The algorithms that curate content for us on social media, for all their focus on keeping us in our echo chambers, sometimes throw up something left-field. YouTube recently suggested that I look at a video on the US infantry M1 helmet. Not exactly my usual content. It turns out though that this suggestion, while not of much personal interest, was spot on for my professional life. Along with a conversation with my wife, Kim, about her decision-making process when walking home from nightclubs while at university, it inspired this short blog article.
The particular video concerned why US soldiers in the second world war often appear to have the chin straps of their M1 helmet unbuckled. There is a lot of reading to be done on the internet on this topic but the short version is that a rumour started in the ranks that if you buckled your helmet, and an explosion happened nearby, even if the blast did not harm you directly, the shock wave could lift your helmet up and break your neck. Urban myth, right? Surely soldiers did not really believe this? It would appear that they did. Several sources, including the video linked above, show documents from the time demonstrating that while the rumour was based on the flimsiest of evidence, it took hold to the extent that the US Army had to fit pressure release clips to the M1 helmet straps to encourage soldiers to secure them. It seems likely that there are far more ways in which an unbuckled helmet will kill you than a buckled one, most casualties on battlefields being from things like shrapnel which a helmet that has fallen off cannot help with. Despite this, soldiers' perceptions and fears of a particular risk led them to behave in a way that put them at more risk overall.

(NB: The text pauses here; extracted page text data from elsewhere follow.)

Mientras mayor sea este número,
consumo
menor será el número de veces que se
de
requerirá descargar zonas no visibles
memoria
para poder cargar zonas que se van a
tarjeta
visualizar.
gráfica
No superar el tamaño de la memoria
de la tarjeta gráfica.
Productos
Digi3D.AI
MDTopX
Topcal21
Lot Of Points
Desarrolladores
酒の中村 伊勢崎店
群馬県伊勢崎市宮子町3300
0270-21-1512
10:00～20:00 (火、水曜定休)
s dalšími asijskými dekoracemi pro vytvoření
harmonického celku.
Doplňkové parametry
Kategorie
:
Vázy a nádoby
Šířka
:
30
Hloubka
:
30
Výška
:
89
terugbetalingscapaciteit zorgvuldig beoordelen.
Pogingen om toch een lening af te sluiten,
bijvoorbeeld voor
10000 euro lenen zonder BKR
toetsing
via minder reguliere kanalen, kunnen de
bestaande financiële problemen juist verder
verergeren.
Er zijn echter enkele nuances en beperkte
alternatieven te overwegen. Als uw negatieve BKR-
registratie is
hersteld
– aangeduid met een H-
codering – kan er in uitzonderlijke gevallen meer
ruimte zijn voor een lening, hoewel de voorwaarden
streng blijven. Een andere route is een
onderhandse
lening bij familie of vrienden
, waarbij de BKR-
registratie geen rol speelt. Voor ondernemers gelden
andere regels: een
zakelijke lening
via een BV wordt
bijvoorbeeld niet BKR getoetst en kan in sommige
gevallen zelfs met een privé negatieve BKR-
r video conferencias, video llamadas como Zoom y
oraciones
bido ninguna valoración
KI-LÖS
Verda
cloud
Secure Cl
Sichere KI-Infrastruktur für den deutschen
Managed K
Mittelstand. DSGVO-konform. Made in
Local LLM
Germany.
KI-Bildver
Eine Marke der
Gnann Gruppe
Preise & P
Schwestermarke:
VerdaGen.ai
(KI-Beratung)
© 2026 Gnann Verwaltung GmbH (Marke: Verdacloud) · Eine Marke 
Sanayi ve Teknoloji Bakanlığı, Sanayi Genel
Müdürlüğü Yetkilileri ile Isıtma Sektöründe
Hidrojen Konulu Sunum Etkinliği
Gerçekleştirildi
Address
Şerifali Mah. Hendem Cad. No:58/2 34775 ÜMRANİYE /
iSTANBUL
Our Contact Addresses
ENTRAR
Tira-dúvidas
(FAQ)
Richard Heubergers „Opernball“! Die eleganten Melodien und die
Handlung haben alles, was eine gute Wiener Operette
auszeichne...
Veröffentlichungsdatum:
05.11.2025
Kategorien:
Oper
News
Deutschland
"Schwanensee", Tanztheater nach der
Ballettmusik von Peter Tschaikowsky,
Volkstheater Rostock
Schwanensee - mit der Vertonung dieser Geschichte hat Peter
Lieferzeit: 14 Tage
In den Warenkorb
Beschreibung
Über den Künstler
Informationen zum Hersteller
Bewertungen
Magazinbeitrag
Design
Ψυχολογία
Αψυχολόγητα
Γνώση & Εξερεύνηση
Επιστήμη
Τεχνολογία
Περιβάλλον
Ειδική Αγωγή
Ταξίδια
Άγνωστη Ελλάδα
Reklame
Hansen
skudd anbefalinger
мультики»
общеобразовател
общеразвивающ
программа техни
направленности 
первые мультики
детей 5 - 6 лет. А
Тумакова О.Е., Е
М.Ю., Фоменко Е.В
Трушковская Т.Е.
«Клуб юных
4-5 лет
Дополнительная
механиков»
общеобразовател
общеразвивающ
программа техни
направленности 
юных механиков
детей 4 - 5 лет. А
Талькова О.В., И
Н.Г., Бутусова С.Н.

This brings me to my wife, Kim. We were talking about this topic, and how risk perception can be the strangest of things. She recounted her own version of such a perception leading to an objectively riskier behaviour. When she was at university she said, she would always stay out late clubbing at least once a week; she was always (and still is) a sucker for late nights, dancing. Often, she said, she would find herself walking home alone in the dark, as her house was not far from the town centre. Part of the footpath followed a dark, secluded tree-lined area beside a very fast, busy main road. Whenever Kim would reach this, without fail she would walk up the bank to the main road, and walk along a stretch of around 200 metres, next to the traffic, such was her fear of whatever the tree-lined stretch might hide. At least with the traffic, she reasoned, she could see and understand the risks, even if she knew in her mind that the road was the more dangerous of the two options.
Now the subject of women not feeling safe while out alone is not something I am qualified to comment on professionally, and nor is it something I want to trivialise. It is a major social issue for our times, pushed into the public consciousness by the Sarah Everard case. What is important about Kim's anecdote is that last bit. She KNEW the road was the riskier option (she studied Psychology and her course even included some traffic safety content) but she still chose it. Like the American soldiers in WW2, Kim's behaviour was tilted towards a more objectively risky option, for reasons associated with subjective fear of the other, less likely outcome.
Which brings us to road safety. One obvious equivalent behaviour (although very much a minority now) concerns the wearing of seat belts. When the 1983 seat belt law came into effect, I recall many people at the time refusing to wear theirs, with one of the reasons given that if a crash occurred, the seat belt might trap them in the car while it burned. Of course - this has surely happened to a few unlucky individuals. But as far as we can tell it is far less likely to happen than the LACK of a seat belt resulting in a car occupant being thrown from the vehicle in a crash, with fatal outcomes.
A more contemporary example is smart motorways. TRL has done extensive research with road users on all manner of things related to the strategic road network. Whenever we speak to people about smart motorways, one thing we consistently hear mentioned (not from everyone, but from many people) is the fear of breaking down in a live lane. Some even mention that they actively avoid smart motorways when they can, as a result of this fear. When confronted with the facts around objective safety - smart motorways are considerably safer overall than the A and B roads that people migrate to - nothing changes. Again, we have an example of a solution which works (in safety terms, overall) but which is rejected by users for reasons that were not really included in the thinking of the solution designers.
If there is a central theme here other than risk perception, it is 'check how users will respond'. Would the media interest, and the subsequent Transport Select Committee report and pause on smart motorway roll-out have been avoided if the concept had been tested more thoroughly with the public, from a risk perception perspective?
So - there you go. What do infantry helmets, my wife walking home from night clubs, and smart motorways have in common? They are all influenced by the perception of risk, as well as risk itself, and they would all benefit from proper user-testing. Providers of protective equipment, pedestrian facilities, and revolutionary new national transport infrastructure - please take note.